» GOAL OF THE EXERCISE: Please convert the listing from the line containing "family: Heliconiaceae" to the line containing "country: Argentina", both included, into a Markdown table with the columns Row and Text, giving each line its row number and skipping blank lines.

» STORED ROWS:

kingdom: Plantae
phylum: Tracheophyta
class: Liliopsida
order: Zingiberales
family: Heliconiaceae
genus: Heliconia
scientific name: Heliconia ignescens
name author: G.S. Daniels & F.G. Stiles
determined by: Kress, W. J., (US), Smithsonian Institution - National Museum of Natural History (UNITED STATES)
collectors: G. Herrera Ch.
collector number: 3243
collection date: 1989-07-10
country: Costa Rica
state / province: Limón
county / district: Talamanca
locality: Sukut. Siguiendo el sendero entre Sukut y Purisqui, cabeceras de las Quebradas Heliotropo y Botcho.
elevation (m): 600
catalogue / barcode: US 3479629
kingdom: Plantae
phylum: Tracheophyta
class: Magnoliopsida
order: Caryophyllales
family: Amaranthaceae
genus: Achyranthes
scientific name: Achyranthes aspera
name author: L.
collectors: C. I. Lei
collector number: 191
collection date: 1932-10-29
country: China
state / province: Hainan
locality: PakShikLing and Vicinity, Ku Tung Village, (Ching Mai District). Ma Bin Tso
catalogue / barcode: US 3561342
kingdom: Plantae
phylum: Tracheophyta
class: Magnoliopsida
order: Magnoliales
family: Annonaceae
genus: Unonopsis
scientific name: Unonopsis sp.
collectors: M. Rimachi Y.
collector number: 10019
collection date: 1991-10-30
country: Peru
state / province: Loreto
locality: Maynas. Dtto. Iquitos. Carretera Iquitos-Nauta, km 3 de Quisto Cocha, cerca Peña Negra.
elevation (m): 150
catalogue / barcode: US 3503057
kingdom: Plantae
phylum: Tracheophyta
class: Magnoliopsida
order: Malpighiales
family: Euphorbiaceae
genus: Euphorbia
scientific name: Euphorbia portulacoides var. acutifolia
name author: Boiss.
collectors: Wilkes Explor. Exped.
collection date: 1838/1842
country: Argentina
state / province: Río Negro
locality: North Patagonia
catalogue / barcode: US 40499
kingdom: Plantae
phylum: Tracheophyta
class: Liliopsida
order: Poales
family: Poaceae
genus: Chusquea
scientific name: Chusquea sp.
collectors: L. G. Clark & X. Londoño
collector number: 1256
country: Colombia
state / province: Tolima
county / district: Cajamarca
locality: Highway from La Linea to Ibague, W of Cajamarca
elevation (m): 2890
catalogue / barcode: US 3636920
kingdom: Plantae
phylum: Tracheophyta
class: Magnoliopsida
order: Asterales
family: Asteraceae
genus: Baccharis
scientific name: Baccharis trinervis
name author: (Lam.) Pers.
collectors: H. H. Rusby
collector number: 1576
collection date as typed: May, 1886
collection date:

» WRITTEN SOLUTION:
| Row | Text |
|---|---|
| 1 | family: Heliconiaceae |
| 2 | genus: Heliconia |
| 3 | scientific name: Heliconia ignescens |
| 4 | name author: G.S. Daniels & F.G. Stiles |
| 5 | determined by: Kress, W. J., (US), Smithsonian Institution - National Museum of Natural History (UNITED STATES) |
| 6 | collectors: G. Herrera Ch. |
| 7 | collector number: 3243 |
| 8 | collection date: 1989-07-10 |
| 9 | country: Costa Rica |
| 10 | state / province: Limón |
| 11 | county / district: Talamanca |
| 12 | locality: Sukut. Siguiendo el sendero entre Sukut y Purisqui, cabeceras de las Quebradas Heliotropo y Botcho. |
| 13 | elevation (m): 600 |
| 14 | catalogue / barcode: US 3479629 |
| 15 | kingdom: Plantae |
| 16 | phylum: Tracheophyta |
| 17 | class: Magnoliopsida |
| 18 | order: Caryophyllales |
| 19 | family: Amaranthaceae |
| 20 | genus: Achyranthes |
| 21 | scientific name: Achyranthes aspera |
| 22 | name author: L. |
| 23 | collectors: C. I. Lei |
| 24 | collector number: 191 |
| 25 | collection date: 1932-10-29 |
| 26 | country: China |
| 27 | state / province: Hainan |
| 28 | locality: PakShikLing and Vicinity, Ku Tung Village, (Ching Mai District). Ma Bin Tso |
| 29 | catalogue / barcode: US 3561342 |
| 30 | kingdom: Plantae |
| 31 | phylum: Tracheophyta |
| 32 | class: Magnoliopsida |
| 33 | order: Magnoliales |
| 34 | family: Annonaceae |
| 35 | genus: Unonopsis |
| 36 | scientific name: Unonopsis sp. |
| 37 | collectors: M. Rimachi Y. |
| 38 | collector number: 10019 |
| 39 | collection date: 1991-10-30 |
| 40 | country: Peru |
| 41 | state / province: Loreto |
| 42 | locality: Maynas. Dtto. Iquitos. Carretera Iquitos-Nauta, km 3 de Quisto Cocha, cerca Peña Negra. |
| 43 | elevation (m): 150 |
| 44 | catalogue / barcode: US 3503057 |
| 45 | kingdom: Plantae |
| 46 | phylum: Tracheophyta |
| 47 | class: Magnoliopsida |
| 48 | order: Malpighiales |
| 49 | family: Euphorbiaceae |
| 50 | genus: Euphorbia |
| 51 | scientific name: Euphorbia portulacoides var. acutifolia |
| 52 | name author: Boiss. |
| 53 | collectors: Wilkes Explor. Exped. |
| 54 | collection date: 1838/1842 |
| 55 | country: Argentina |